Set in the 24th century, the series follows the adventures of the Starfleet crew of the Federation starship Enterprise-D. In this episode, Worf is visited by a mysterious Klingon saying Worf's brother Kurn sent him to help Alexander grow into becoming a Klingon warrior.

This episode has an appearance of the Duras Sisters who also appeared that same year in the feature film Star Trek Generations (1994).

==Plot==
Worf is concerned that his son Alexander is not pursuing his Klingon heritage and has no desire to become a Klingon warrior. Captain Picard recommends that Worf should expose Alexander to more of his heritage at the Kot'baval festival at Maranga IV. When the Enterprise stops at Maranga IV as part of a routine mission, Worf takes Alexander to the festival and this appears to help Alexander become interested in the Klingon way of life. When the two of them are suddenly attacked by a trio of Klingon warriors, another Klingon arrives and helps them fight off the trio. He introduces himself as K'mtar, a gin'tak or adviser to the House of Mogh who has come to protect Worf. K'mtar joins Worf and Alexander as they return to the Enterprise while the crew investigates the attack.

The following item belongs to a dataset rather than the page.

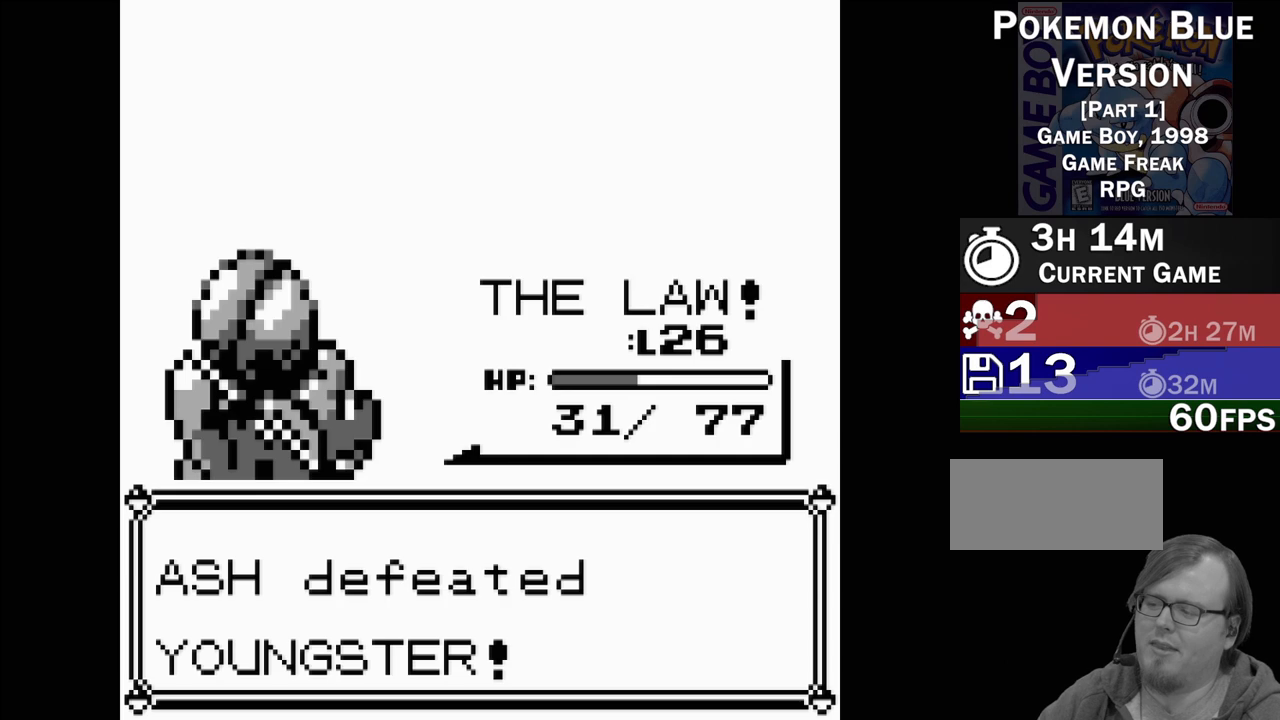
{"buttons": [], "events": []}
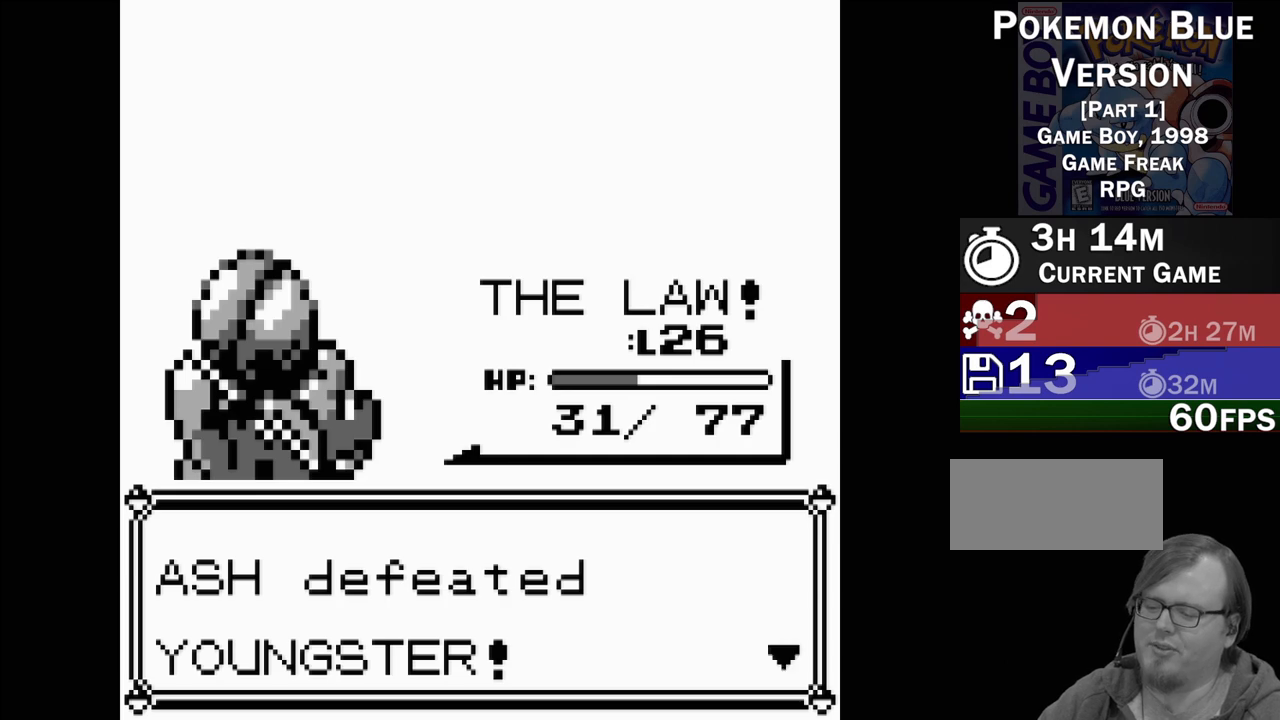
{"buttons": [], "events": []}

With Worf's approval, K'mtar tries to train Alexander in the ways of the Klingon warrior, but this proves ineffective. K'mtar recommends that Worf send Alexander to a Klingon military academy, which would be harsh on Alexander but effective. Worf balks at the idea, and K'mtar threatens to invoke Klingon law to take custody of Alexander from Worf. When K'mtar pressures Alexander to join the academy, the boy refuses.

The Enterprise crew examine one of the daggers used during the attack on Worf and Alexander. It bears markings of the Duras sisters. Commander Riker gets intelligence from Quark at Deep Space Nine that helps the Enterprise crew locate the Duras sisters and accuses them of the assassination attempt. The sisters deny any involvement. When Worf presents the dagger, they recognize one marking as belonging to Lursa's son, despite the fact she has only just learned she has become pregnant.

Worf then finds K'mtar about to kill a sleeping Alexander, and immobilizes him. K'mtar is forced to reveal that he is really Alexander from 40 years in the future, having traveled back in time to prepare his younger self for an assassination attempt on his father. He had arranged the attack on Maranga IV to trigger a desire to protect Worf and had hoped to direct the young Alexander to take the warrior's path so as to prevent Worf's assassination later. Worf tells K'mtar that he could only die happy knowing that Alexander followed the course he wanted to take in life. With Worf's resolve and newfound appreciation for his son's interests, K'mtar is satisfied and returns to his own time.

== Reception ==
In 2019, the Nerdist ranked the future Alexander, K'mtar, as one of the top seven time travelers of the entire Star Trek franchise up to that time.

Time magazine rated Lursa and B'Etor (who appear in this episode) the 9th best villains of the Star Trek franchise in 2016.

In 2021, Screen Rant said this was an exploration of Father-Son relationships, as well as Klingon culture and noted the presence of the Duras Sisters.

== Video releases ==
This was released in Japan on LaserDisc on October 9, 1998 as part of the half-season collection Log.14: Seventh Season Part.2. This set included episodes from "Lower Decks" to Part II of "All Good Things", with English and Japanese audio tracks.